Sein Schwiegersohn, Hauptmann von Besserer-Dahlfingen, war preußischer Offizier und als Lehrer an der Kadettenanstalt in Berlin tätig. Mit seiner Versetzung nach Neisse (Oberschlesien) und Einsetzung als Leiter der dortigen Divisionsschule musste die Familie das Haus in Köthen aufgeben. Zunächst konnte es nur vermietet werden, wurde aber 1860 von der verwitweten Therese an den Bäckermeister Schütze aus Köthen für nur 3.000 Taler verkauft, wovon noch eine Restschuld an von Holly zu zahlen war. Die Eichendorffs reisten von Köthen über Berlin und Breslau nach Neisse, wo Ehefrau Louise am 3. Dezember 1855 starb.
Im Umkreis der Köthener Zeit arbeitete Eichendorff an verschiedenen Projekten. So 1849 in Dresden an der satirischen Erzählung "Libertas und ihre Freier". 1850 beschäftigte er sich mit Calderon-Übersetzungen; die dritte Auflage der Gedichte erscheint. Brockhaus gibt 1851 in Leipzig "Der deutsche Roman des achtzehnten Jahrhunderts in seinem Verhältnis zum Christentum" heraus. 1853 erscheint das Versepos "Julian" bei Simion in Leipzig und der zweite Band der "Geistlichen Schauspiele" von Calderon bei Cotta. 1854 veröffentlicht Brockhaus den literaturgeschichtlichen Exkurs "Zur Geschichte des Dramas".

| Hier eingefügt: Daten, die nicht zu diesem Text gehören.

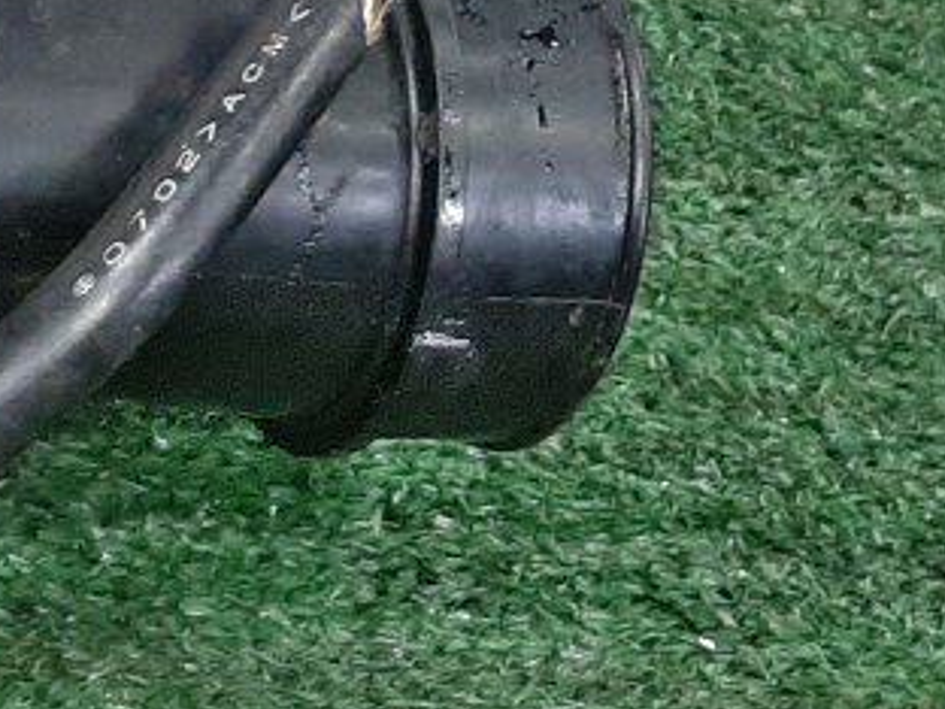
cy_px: 439
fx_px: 3276
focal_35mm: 120
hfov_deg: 13.8
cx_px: -966
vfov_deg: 12.3
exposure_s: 1/33
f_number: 1.7
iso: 208
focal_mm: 3.93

Das Versepos "Robert und Guiscard" erscheint 1855 und 1856 die vierte Auflage der Gedichte. Eichendorff schreibt seine Erinnerungen "Der Adel und die Revolution" und "Halle und Heidelberg". Die "Geschichte der poetischen Literatur in Deutschland" bringt nicht die erhoffte Resonanz. 1857 wird Eichendorffs Versepos "Lucius" publiziert. Die letzte Arbeit des Dichters ist die an der Biografie der Heiligen Hedwig.